> _WORKING DATA_:
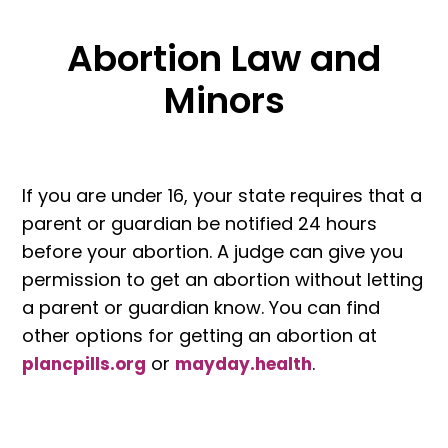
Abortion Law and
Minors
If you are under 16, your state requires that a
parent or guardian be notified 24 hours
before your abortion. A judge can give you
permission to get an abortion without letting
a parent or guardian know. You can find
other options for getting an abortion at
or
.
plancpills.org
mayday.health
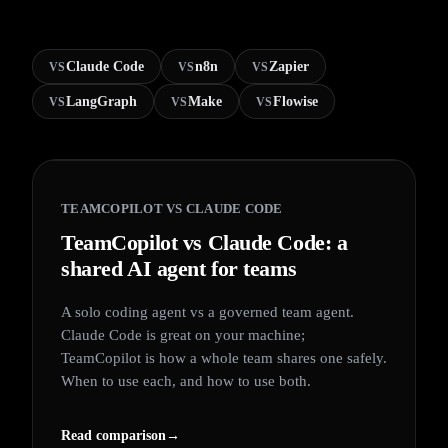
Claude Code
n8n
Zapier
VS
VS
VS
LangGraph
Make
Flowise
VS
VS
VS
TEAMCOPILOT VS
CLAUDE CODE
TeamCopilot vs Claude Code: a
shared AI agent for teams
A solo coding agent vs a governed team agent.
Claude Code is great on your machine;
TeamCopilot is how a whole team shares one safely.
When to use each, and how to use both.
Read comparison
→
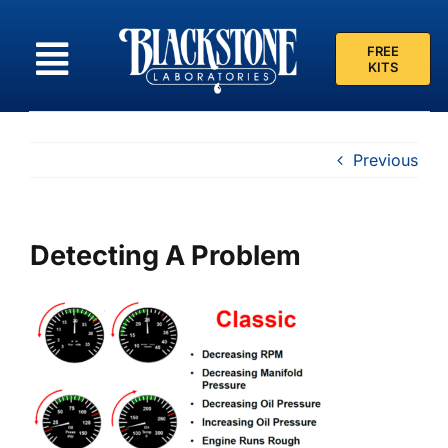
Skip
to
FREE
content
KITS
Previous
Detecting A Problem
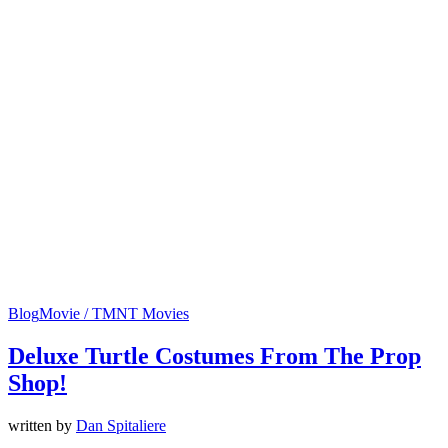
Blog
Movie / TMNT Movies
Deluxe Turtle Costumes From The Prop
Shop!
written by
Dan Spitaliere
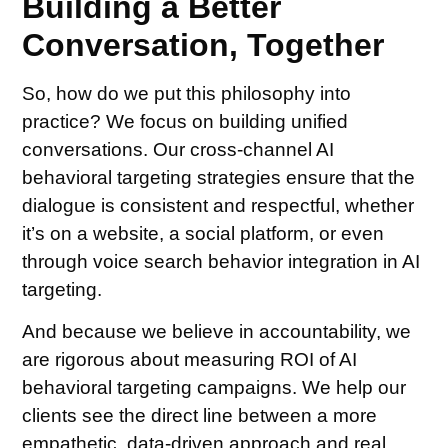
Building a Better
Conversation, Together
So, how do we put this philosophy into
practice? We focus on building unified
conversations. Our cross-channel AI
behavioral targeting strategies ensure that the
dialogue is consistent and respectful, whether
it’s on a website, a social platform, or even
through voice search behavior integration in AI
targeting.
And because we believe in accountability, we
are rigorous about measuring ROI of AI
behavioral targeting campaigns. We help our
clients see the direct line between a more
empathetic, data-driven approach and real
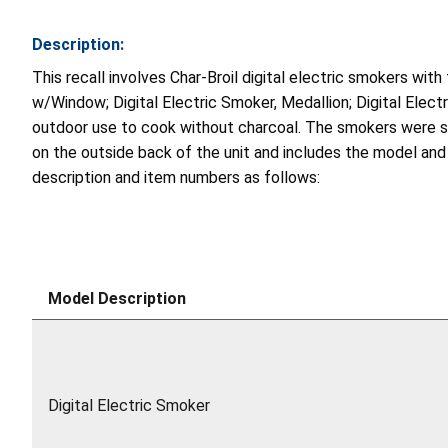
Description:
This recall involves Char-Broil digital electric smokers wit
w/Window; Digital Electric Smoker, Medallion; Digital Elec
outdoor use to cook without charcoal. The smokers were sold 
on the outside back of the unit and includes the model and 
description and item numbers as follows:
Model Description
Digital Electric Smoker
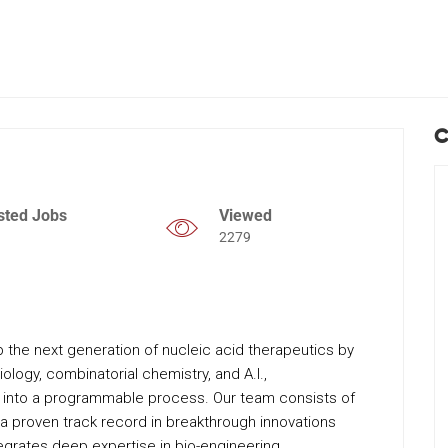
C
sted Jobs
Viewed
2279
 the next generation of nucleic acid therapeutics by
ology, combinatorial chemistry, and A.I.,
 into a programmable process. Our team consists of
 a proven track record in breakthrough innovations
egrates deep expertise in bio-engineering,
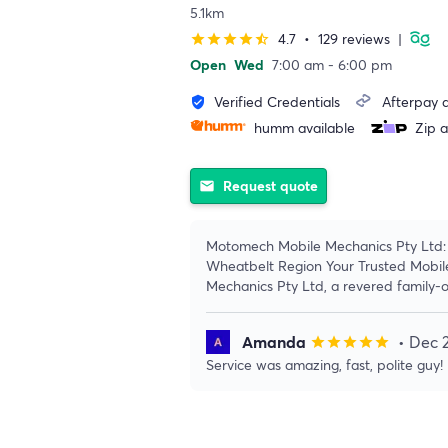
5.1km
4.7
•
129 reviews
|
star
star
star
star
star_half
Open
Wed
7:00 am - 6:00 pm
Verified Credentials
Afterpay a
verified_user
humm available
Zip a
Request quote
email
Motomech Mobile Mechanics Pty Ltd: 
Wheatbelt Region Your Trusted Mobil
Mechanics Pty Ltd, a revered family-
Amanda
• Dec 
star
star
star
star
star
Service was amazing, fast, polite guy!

> _ABOUT THIS EXERCISE_: Your answer must restate the entries word for word and contain no pictures.

> _ANSWER SECTION_:
Abortion Law and
Minors
If you are under 16, your state requires that a
parent or guardian be notified 24 hours
before your abortion. A judge can give you
permission to get an abortion without letting
a parent or guardian know. You can find
other options for getting an abortion at
or
.
plancpills.org
mayday.health
Claude Code
n8n
Zapier
VS
VS
VS
LangGraph
Make
Flowise
VS
VS
VS
TEAMCOPILOT VS
CLAUDE CODE
TeamCopilot vs Claude Code: a
shared AI agent for teams
A solo coding agent vs a governed team agent.
Claude Code is great on your machine;
TeamCopilot is how a whole team shares one safely.
When to use each, and how to use both.
Read comparison
→
Skip
to
FREE
content
KITS
Previous
Detecting A Problem
Blog
Movie / TMNT Movies
Deluxe Turtle Costumes From The Prop
Shop!
written by
Dan Spitaliere
Building a Better
Conversation, Together
So, how do we put this philosophy into
practice? We focus on building unified
conversations. Our cross-channel AI
behavioral targeting strategies ensure that the
dialogue is consistent and respectful, whether
it’s on a website, a social platform, or even
through voice search behavior integration in AI
targeting.
And because we believe in accountability, we
are rigorous about measuring ROI of AI
behavioral targeting campaigns. We help our
clients see the direct line between a more
empathetic, data-driven approach and real
Description:
This recall involves Char-Broil digital electric smokers wit
w/Window; Digital Electric Smoker, Medallion; Digital Elec
outdoor use to cook without charcoal. The smokers were sold 
on the outside back of the unit and includes the model and 
description and item numbers as follows:
Model Description
Digital Electric Smoker
C
sted Jobs
Viewed
2279
 the next generation of nucleic acid therapeutics by
ology, combinatorial chemistry, and A.I.,
 into a programmable process. Our team consists of
 a proven track record in breakthrough innovations
egrates deep expertise in bio-engineering,
5.1km
4.7
•
129 reviews
|
star
star
star
star
star_half
Open
Wed
7:00 am - 6:00 pm
Verified Credentials
Afterpay a
verified_user
humm available
Zip a
Request quote
email
Motomech Mobile Mechanics Pty Ltd: 
Wheatbelt Region Your Trusted Mobil
Mechanics Pty Ltd, a revered family-
Amanda
• Dec 
star
star
star
star
star
Service was amazing, fast, polite guy!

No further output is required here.